Data visualization images:
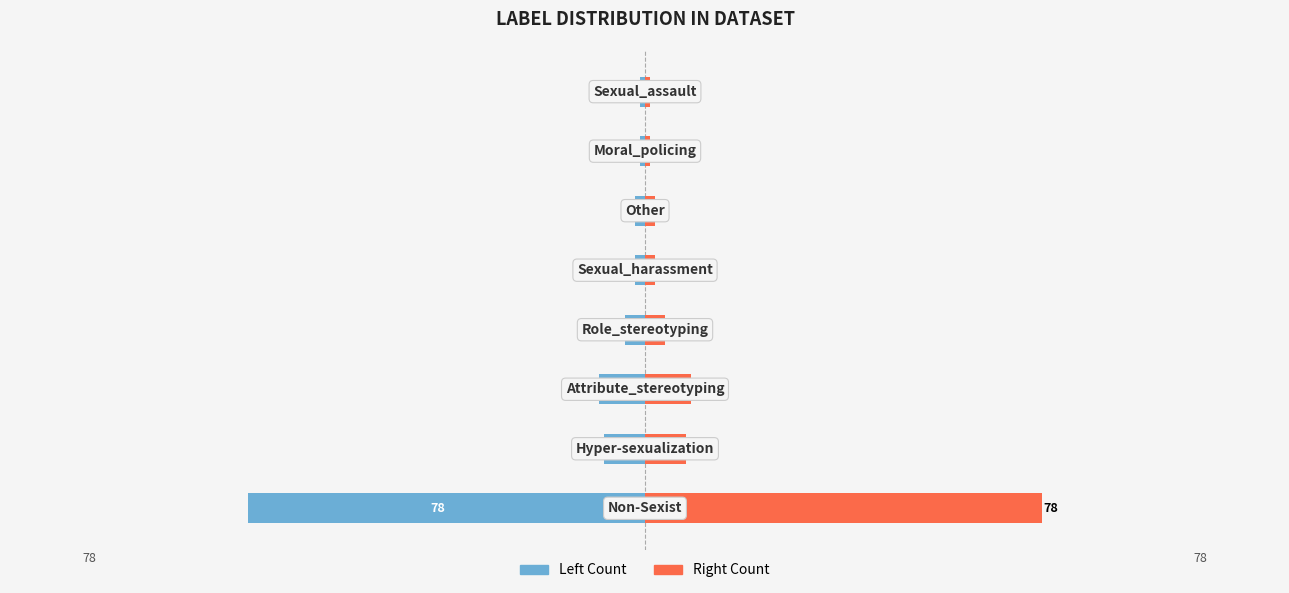

Are the bars grouped side by side (vs. stacked)?

Yes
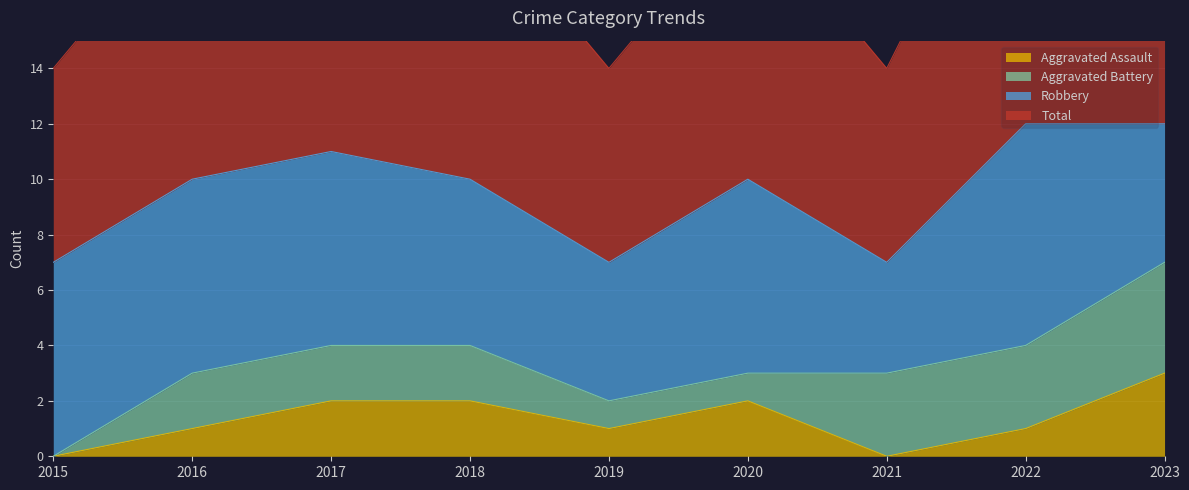

Which series has the largest range (max minus min)?

Total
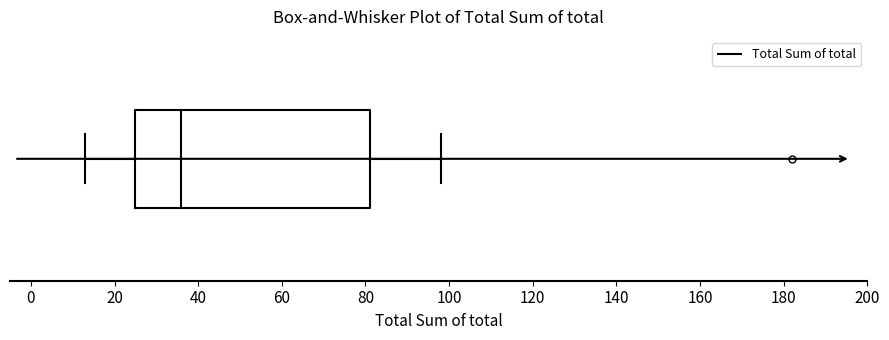

Where is the left edge of the box on the x-axis? The values are not printed on the chart, so give them approximately, as read against the axis.

26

● **What the exercise asks**: Count the lines in the listing that contain the string "Which", treating uppercase and lowercase as different. Reply with the number alone.

● **Solution to the problem**: 1